Nationwide and here at University, members of the class of 2010 applied to Teach for America in record numbers — more than 46,000 applicants for this fall’s class of 4,350 teacher corps members. Here at Michigan, 461 seniors applied — a remarkable 7.4 percent of the senior class. This continues the strong relationship between TFA and the University. For the last four years, the University has been the top contributor to TFA.
But in spite of all of this interest, Teach for America is facing a funding crisis.
Under a new proposal currently before Congress, TFA’s federal funding for 2011-2012 would be eliminated.

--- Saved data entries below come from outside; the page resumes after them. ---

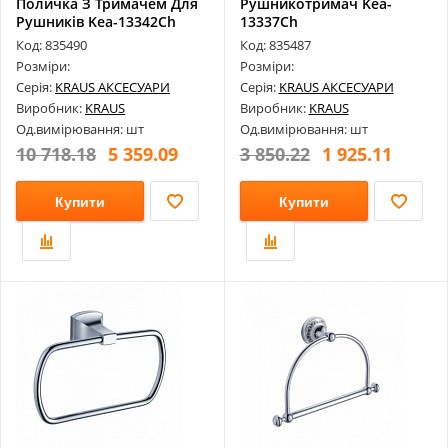
Поличка З Тримачем Для
Рушникотримач Kea-
Рушників Kea-13342Ch
13337Ch
Код: 835490
Код: 835487
Розміри:
Розміри:
Серія:
KRAUS АКСЕСУАРИ
Серія:
KRAUS АКСЕСУАРИ
Виробник:
KRAUS
Виробник:
KRAUS
Од.вимірювання: шт
Од.вимірювання: шт
10 718.18
5 359.09
3 850.22
1 925.11
Купити
Купити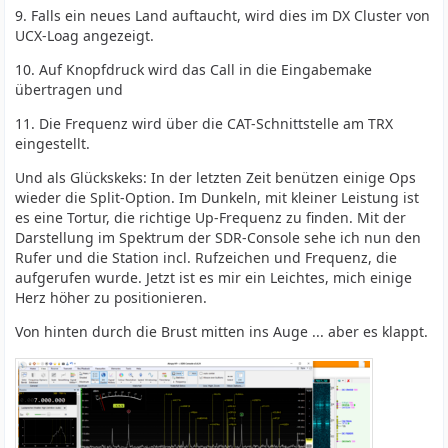
9. Falls ein neues Land auftaucht, wird dies im DX Cluster von
UCX-Loag angezeigt.
10. Auf Knopfdruck wird das Call in die Eingabemake
übertragen und
11. Die Frequenz wird über die CAT-Schnittstelle am TRX
eingestellt.
Und als Glückskeks: In der letzten Zeit benützen einige Ops
wieder die Split-Option. Im Dunkeln, mit kleiner Leistung ist
es eine Tortur, die richtige Up-Frequenz zu finden. Mit der
Darstellung im Spektrum der SDR-Console sehe ich nun den
Rufer und die Station incl. Rufzeichen und Frequenz, die
aufgerufen wurde. Jetzt ist es mir ein Leichtes, mich einige
Herz höher zu positionieren.
Von hinten durch die Brust mitten ins Auge ... aber es klappt.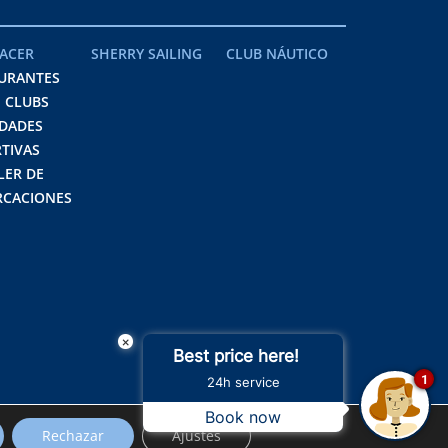
ACER
SHERRY SAILING
CLUB NÁUTICO
URANTES
 CLUBS
IDADES
TIVAS
LER DE
CACIONES
×
Best price here!
1
24h service
Book now
Rechazar
Ajustes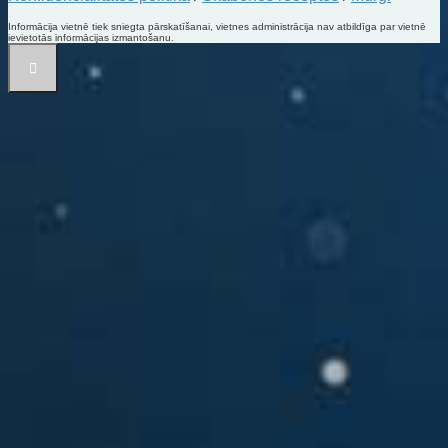
Informācija vietnē tiek sniegta pārskatīšanai, vietnes administrācija nav atbildīga par vietnē
ievietotās informācijas izmantošanu.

This is a deeply troubling proposal that would dim admissions prospects for University seniors and derail the organization’s long-term goal of ending educational inequality.
Due to its strong track record of providing quality teachers and leaders, TFA has received federal funding for years. This year, TFA requested $50 million from Congress to meet increasing demand among college students and communities.
Without federal funding, TFA would be unable to hire the more than 1,350 teachers who would teach 86,000 students in the coming school year. This scenario severely limits opportunities for recent graduates at the University and other schools to make a difference in our public schools.
The proposed federal funding cuts come at a critical time for TFA’s expansion. For the last several months, TFA representatives have been meeting with Detroit’s top leaders and charter schools in hopes of bringing at least 50 corps members to Detroit schools by next fall. Without secure federal funding, TFA faces yet another hurdle in this planned expansion into Detroit. It would be disheartening to see another year go by without TFA corps members in Detroit, further delaying the opportunity for University students to give back to the state of Michigan.
The need for TFA corps members in Detroit could not be more real. The average ACT score for a student in Detroit Public Schools is a 16, with a graduation rate under 50 percent. This reality is not confined to Detroit. Nationally, more than 14 million children living in low-income communities are performing below grade level on standardized tests, and are falling further behind their more affluent peers each year. Fifty percent of students in low-income communities will not graduate from high school by the time they are 18 years old. Those who do graduate on time perform, on average, at an eighth-grade level. We need programs like TFA to increase educational opportunity in our public schools.
With an annual $50 million appropriation from Congress, TFA would be able to double in size over the next five years. At this scale, the organization would be able to provide nearly 17,000 corps member positions each year and reach more than one million underserved students in nearly all 50 states. And by 2016, TFA will have more than 50,000 alumni who will create a powerful leadership force for meaningful and bold education reform.
As college students, we can make our voices heard to Congress on today’s most urgent civil rights issue: education. As students at the University we have so much at stake. A smaller TFA corps will mean fewer jobs for University graduates, and school districts just 30 minutes away will continue to struggle to succeed in the face of the achievement gap. I hope you’ll join me in a grassroots campaign to call and write U.S. Senators Carl Levin and Debbie Stabenow to urge them to support federal funding for TFA.
Dana Cronyn is an LSA senior and a campus campaign coordinator for Teach For America.